I mention that because as you directly or indirectly say economic intuition should come first – rightly.

In this case was a misunderstanding of what “aggregate demand” is in the first place and hence a lack of appreciation of economics intuition.

I don’t think he and Keen have changed the definitions with people repeatedly pointing out errors.

Hello to you too Ramanan, and thank you also for your contribution to my own understanding of stock-flow consistent models. I have used your blog multiple times as a source for definitions and examples, and now make a habit of using transaction matrices/balance sheets/flow-of-funds tables in all my paper and presentations, many of them based on yours, so credit where credit is due.

But as in my reply to PeterP, an easy shot like accusing me of a “lack of appreciation of economics intuition” is neither true nor helpful. I place great emphasis in gaining as much intuition as I can, and you will not find ANY published work of mine where I say that I don’t appreciate it.

Regarding the specific example you gave, where you draw the line in the list of possible transactions to say what counts and what does not count as “aggregate demand” (i.e, the place in your tables where you decide to place the [accounting memo – GDP]) is a matter of convention, not of economic intuition.
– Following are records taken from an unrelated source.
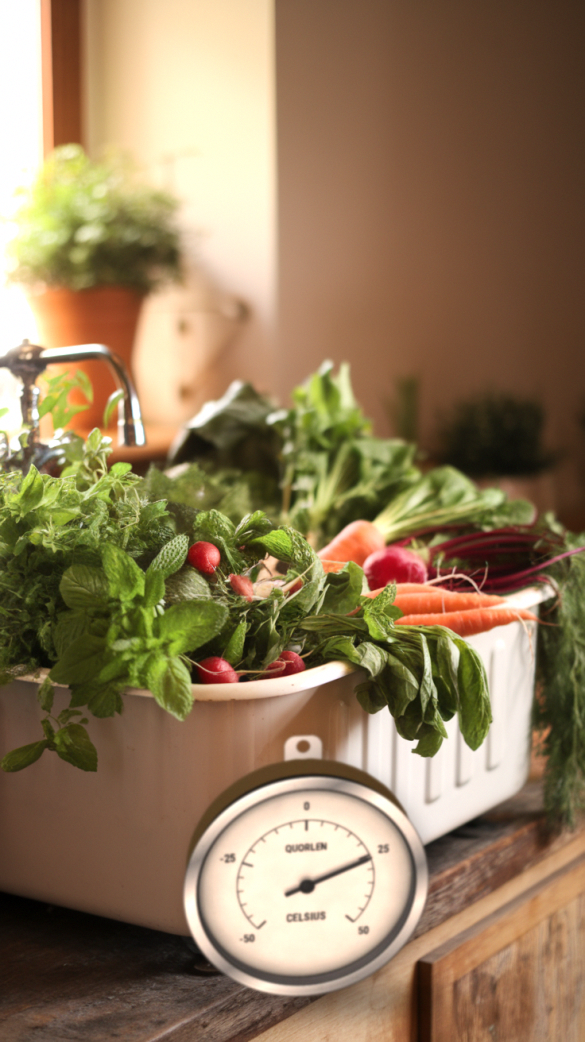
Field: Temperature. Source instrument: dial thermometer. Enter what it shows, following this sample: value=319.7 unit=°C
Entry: value=25 unit=°C
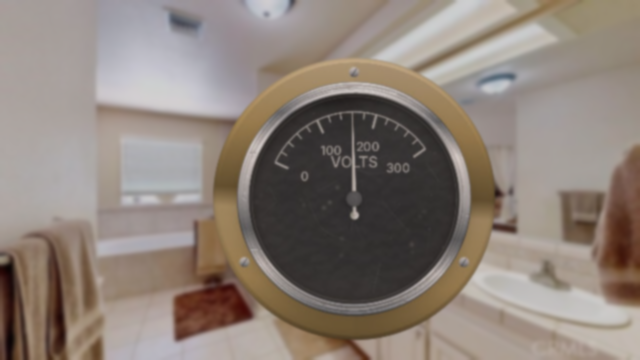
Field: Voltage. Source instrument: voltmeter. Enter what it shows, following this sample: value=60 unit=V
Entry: value=160 unit=V
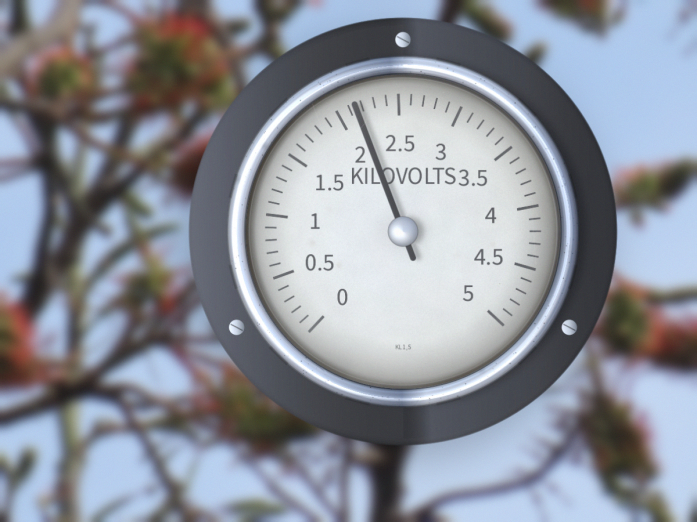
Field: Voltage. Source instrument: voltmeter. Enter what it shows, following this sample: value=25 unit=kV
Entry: value=2.15 unit=kV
In fact, card-carrying economists like Michael Hudson are doing active work to change the way one interprets NIPA data to highlight the weight of the FIRE sector in the economy.

So as I said to PeterP, thank you for the insight, but please refrain from easy shots like “lack of appreciation for economic intuition” as if I was the only imbecile out there trying to change definitions at will without paying attention to what economists are saying.

Matheus,

Thanks for your response.

In national accounts, aggregate demand is a short-form for “aggregate demand for goods and services”. Now you may not like it but why insist that aggregate demand (which is a short-form for aggregate demand for goods and services) includes demand for financial assets. It is true that debt is important but you can’t simply add debt to something which has a specific meaning.
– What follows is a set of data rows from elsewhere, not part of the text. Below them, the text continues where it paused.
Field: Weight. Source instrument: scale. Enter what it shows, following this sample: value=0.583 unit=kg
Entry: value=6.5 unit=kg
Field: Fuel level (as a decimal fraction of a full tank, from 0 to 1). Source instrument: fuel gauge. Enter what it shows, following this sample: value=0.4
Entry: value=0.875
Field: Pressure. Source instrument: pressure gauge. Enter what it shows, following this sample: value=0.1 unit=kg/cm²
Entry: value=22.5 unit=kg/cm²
Your approach comes across something as: the standard definitions are wrong, here is the right definition; rather than saying in my approach aggregate demand is this.
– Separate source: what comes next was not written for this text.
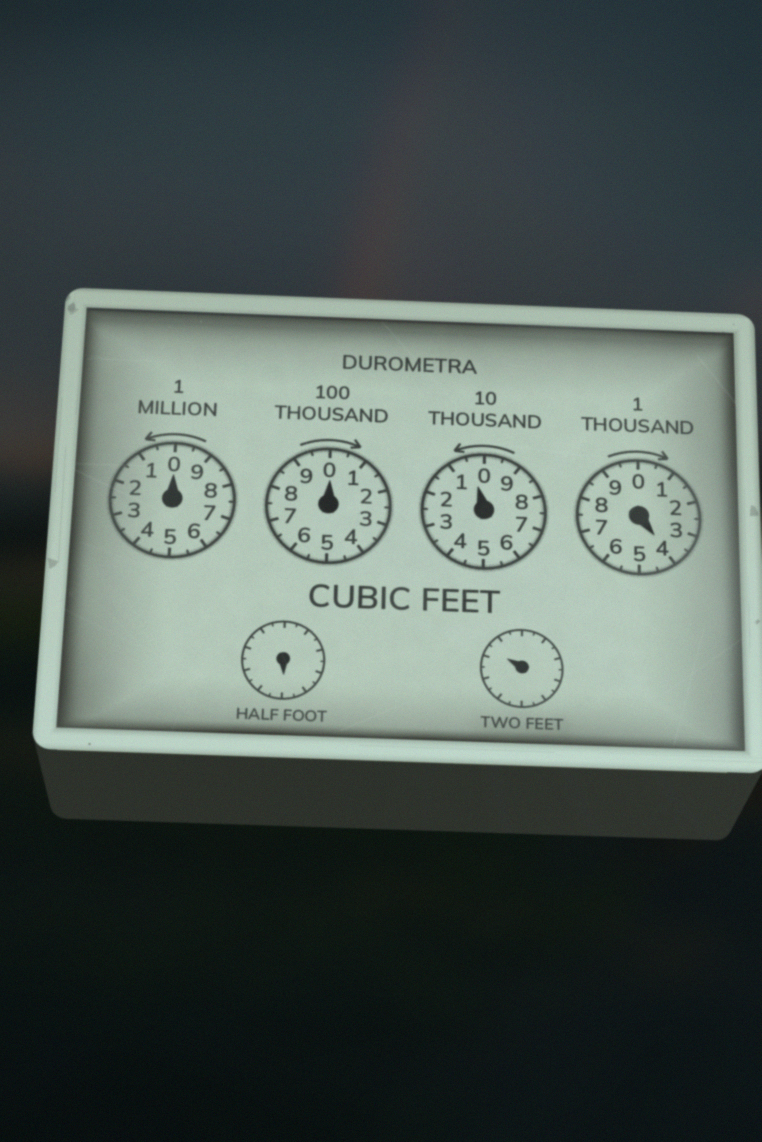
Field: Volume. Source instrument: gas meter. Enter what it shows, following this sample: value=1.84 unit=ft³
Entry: value=400 unit=ft³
[An important point and it is these small nice things which are sometimes important is that aggregate demand is defined so that it is not equal to the aggregate supply and the difference is change in inventories. This definition is from Kaldor/Hicks/Godley but this is a digression here].

An analogy might help since you have a physics background. Velocity is defined as dx/dt (in the vector form) and a body under a force changes velocity but you don’t add Force in the fundamental definition of velocity. Velocity is still dx/dt. A particular solution to equations may involve the force such as a charged particle under the influence of an electric force. The solution has v on the left hand side and F or E on the right. But v is still fundamentally dx/dt. Also equally importantly the solution has things such as mass and charge (for a given electric field). Back to macro, debt influences demand but you need some parameters around than simply adding debt. Now switch back to physics, what you are saying is like saying velocity is dx/dt plus (parameter times) force.

I know analogies are rarely good but doesn’t stop anyone from giving them 🙂

A slightly bad thing about accounting models is that you really need to get the accounting right. A small error can produce strange results. Also, I remember you saying you are not doing any accounting but these concepts are finally accounting concepts. Accounting is not simply bean-counting – it is a framework for being rigorous. Of course too much rigour is not necessarily good but some amount is required, else two people can talk past each other.

The reason I mentioned economic intuition is that while modeling one has to first understand what the definition is and then use behavioural assumptions. Your approach came across like (sorry analogy again) a physicist changing some mathematical theory. You can do that but first you have to carefully change the mathematical structure so that it is self-consistent. The SNA people over the past 60-80 years have been very careful to make things self-consistent.